* REQUIRED WORK *
From the records below, transcribe exactly the lines that begin at the line with "part: (204, 220) -> (150, 162), added" and end at the line with "part: (403, 1365) -> (297, 1005), added", both included.

* RECORDS FOR THE TASK *
:::::

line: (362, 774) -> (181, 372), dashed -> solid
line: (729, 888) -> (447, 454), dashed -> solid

:::::

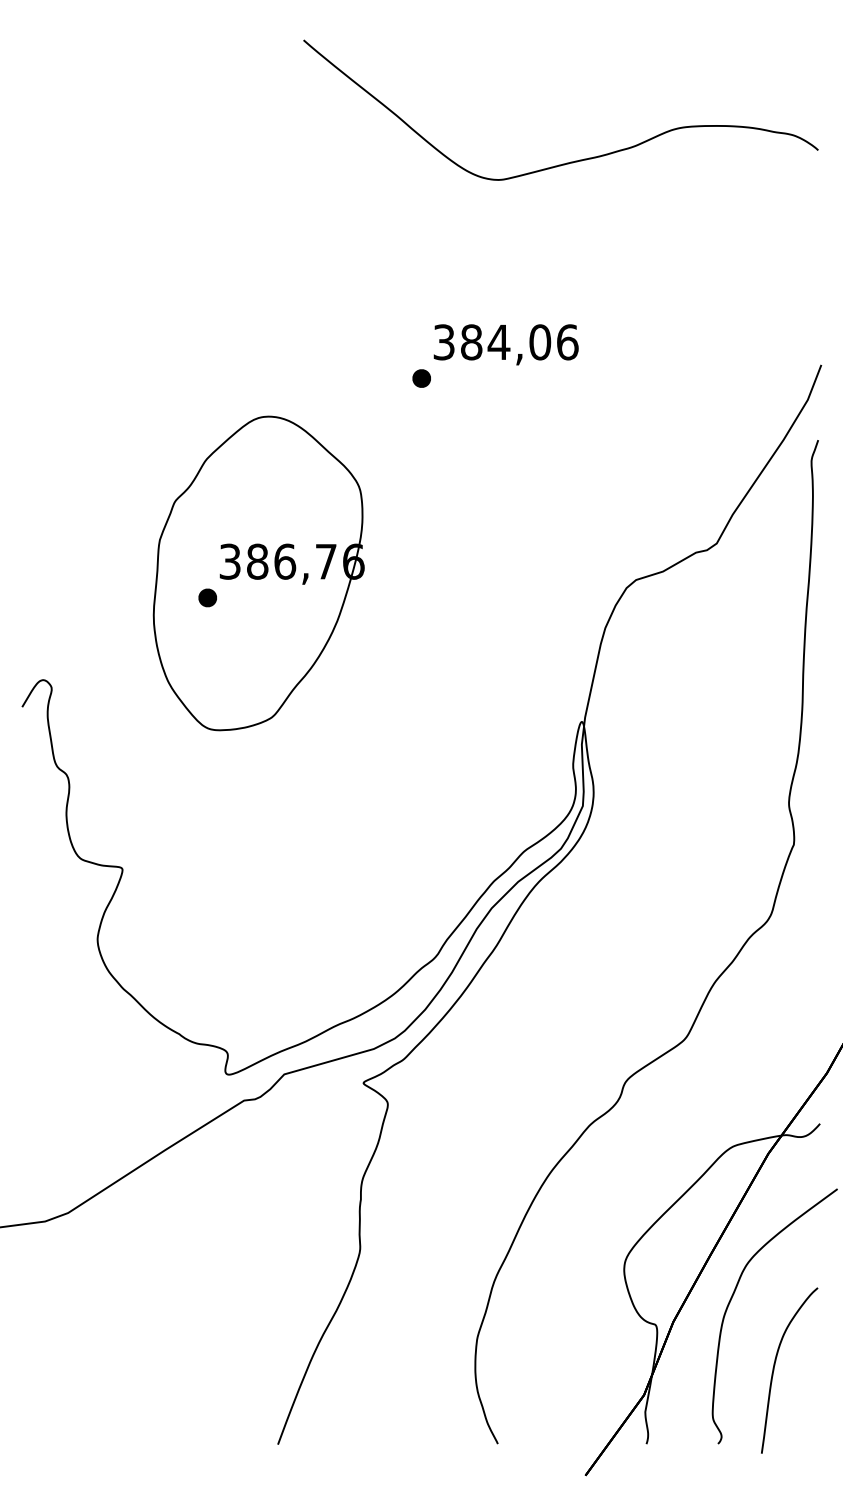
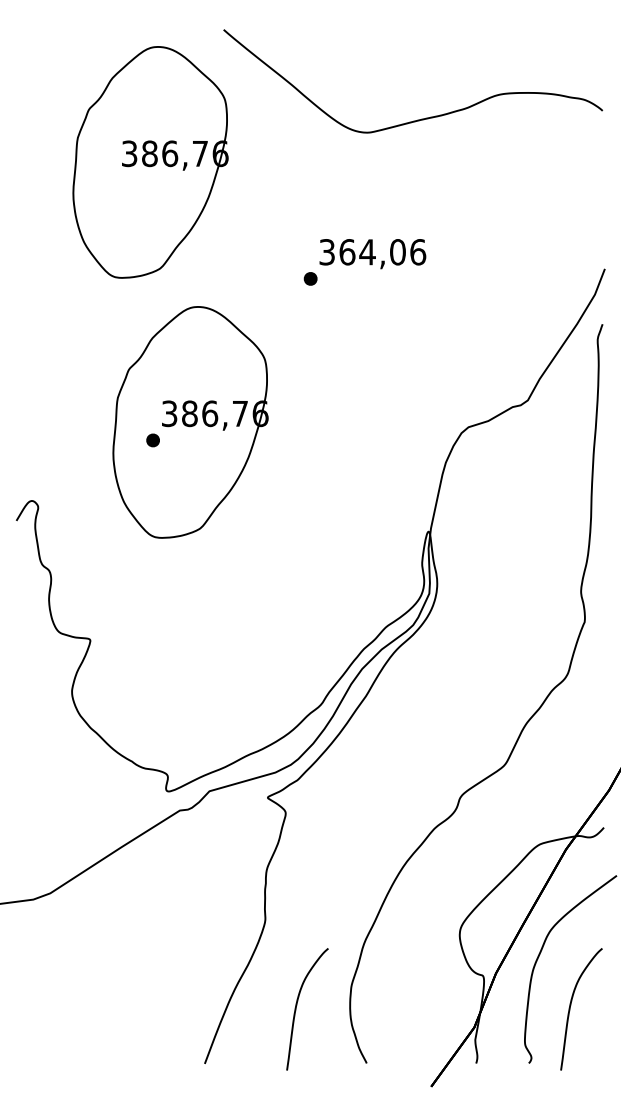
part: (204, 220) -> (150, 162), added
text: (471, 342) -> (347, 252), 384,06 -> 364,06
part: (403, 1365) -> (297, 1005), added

:::::

* SOLUTION TO THIS PROBLEM *
part: (204, 220) -> (150, 162), added
text: (471, 342) -> (347, 252), 384,06 -> 364,06
part: (403, 1365) -> (297, 1005), added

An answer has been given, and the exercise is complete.